Another study is in development where patients who have metastatic disease are going to have mastectomies in the lung where they will receive stereotactic body radiation therapy (SBRT) and an immune checkpoint inhibitor. The patient gets SBRT to a single nodule and they will get an immune checkpoint inhibitor, and then when those lesions come out, the nodule that underwent SBRT will be compared with the lesions who did not get SBRT to see if the radiation stimulated the immune response to the immune checkpoint inhibitor. We know, from other trials, that radiotherapy is used to boost the response to immune checkpoint inhibitors.
It’s those sorts of things coming to the [area of] local control, which are very exciting to us; these things are more procedurally based in our cancer care.
What were the reactions or feedback from those who attended this meeting?

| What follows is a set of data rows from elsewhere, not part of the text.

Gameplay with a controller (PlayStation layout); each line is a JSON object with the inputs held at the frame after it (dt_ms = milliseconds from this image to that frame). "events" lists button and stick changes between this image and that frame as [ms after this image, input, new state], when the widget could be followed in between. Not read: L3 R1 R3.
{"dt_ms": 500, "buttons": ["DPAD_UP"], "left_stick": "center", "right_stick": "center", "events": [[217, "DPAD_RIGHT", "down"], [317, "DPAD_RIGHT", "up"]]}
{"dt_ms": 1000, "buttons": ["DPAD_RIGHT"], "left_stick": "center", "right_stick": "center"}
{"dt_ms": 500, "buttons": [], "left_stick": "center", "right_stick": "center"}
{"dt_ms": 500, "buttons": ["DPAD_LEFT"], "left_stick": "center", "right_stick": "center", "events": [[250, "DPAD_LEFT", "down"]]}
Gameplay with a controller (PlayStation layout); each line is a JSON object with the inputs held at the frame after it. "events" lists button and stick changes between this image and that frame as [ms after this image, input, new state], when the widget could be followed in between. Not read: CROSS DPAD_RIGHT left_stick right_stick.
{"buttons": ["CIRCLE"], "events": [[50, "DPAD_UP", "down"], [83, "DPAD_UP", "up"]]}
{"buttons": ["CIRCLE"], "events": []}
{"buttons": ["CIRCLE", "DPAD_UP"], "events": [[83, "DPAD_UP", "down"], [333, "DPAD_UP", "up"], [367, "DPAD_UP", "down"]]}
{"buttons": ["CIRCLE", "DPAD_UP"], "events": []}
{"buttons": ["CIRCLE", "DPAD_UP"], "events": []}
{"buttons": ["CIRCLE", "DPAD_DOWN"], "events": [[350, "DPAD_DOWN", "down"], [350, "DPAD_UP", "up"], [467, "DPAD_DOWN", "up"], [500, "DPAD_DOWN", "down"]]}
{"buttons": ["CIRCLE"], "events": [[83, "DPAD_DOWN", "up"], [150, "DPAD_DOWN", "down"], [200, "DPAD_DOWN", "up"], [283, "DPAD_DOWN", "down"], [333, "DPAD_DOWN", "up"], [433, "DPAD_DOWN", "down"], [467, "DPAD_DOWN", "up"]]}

[There was] a lot of excitement. There is still the tenacity needed to get some of these [ideas] to the starting line. We always talk about getting to the finish line, but what we’re trying to do is get these [research ideas and efforts] to the starting line. The conversations have a healthy degree of skepticism; it is always hard to randomize procedural cases. It’s hard enough to think about a therapeutic pill versus a sugar pill, but now, if you’re talking about one procedure versus another, which is invasive in nature, your “Danger, Will Robinson!” sort of response comes online.
Therefore, once this study, the osteosarcoma mastectomy study comes online, we are still going to have concerns about enrollment and [patients] willing to go on one arm versus the other.
What are the eligibility criteria for this osteosarcoma study?
It comprises patients who present with oligometastatic disease and includes adults. They receive methotrexate, cisplatin, and doxorubicin chemotherapy. Then, they go to randomization for either a thoracoscopic versus open procedure. The tailwinds of that study, that I have alluded to with the immune checkpoint inhibitor study, is that these other studies are going to come online.
What other information from the COG is imperative to highlight?
The COG is now partnering with SWOG, ALLIANCE, Canadian Cancer Trials Group, NRG, and ECOG, through the National Clinical Trials Network (NCTN) mechanism, to try to build out some of these clinical trials.
[The AYA Responsible Investigators Network] is an effort that Lisa Kopp, DO is in charge of; this is a NCTN SARC [Sarcoma Alliance for Research through Collaboration] AYA Sarcoma Clinical Trials Working Group and they meet monthly. They are trying to meet monthly to try to hammer away at the activation and energy to get AYA trials [up] across cooperative groups.
This committee is also looking at enrollment barriers for a study titled ARST1321. This was a pazopanib (Votrient) study in soft tissue sarcomas, and [there is an ongoing] post-analysis to find out why on the enrollment arms, there was difficulty getting patients on the non-chemotherapy arm. Patients were willing to enroll on the chemotherapy arm, where there was a randomization for the drug, but there was also an option for [patients to receive] radiation/non-chemotherapy—and patients were not willing to do it. We are going through all of the sites, centers, and all of the patients who chose not to enroll [on that arm] and [determine] why that happened.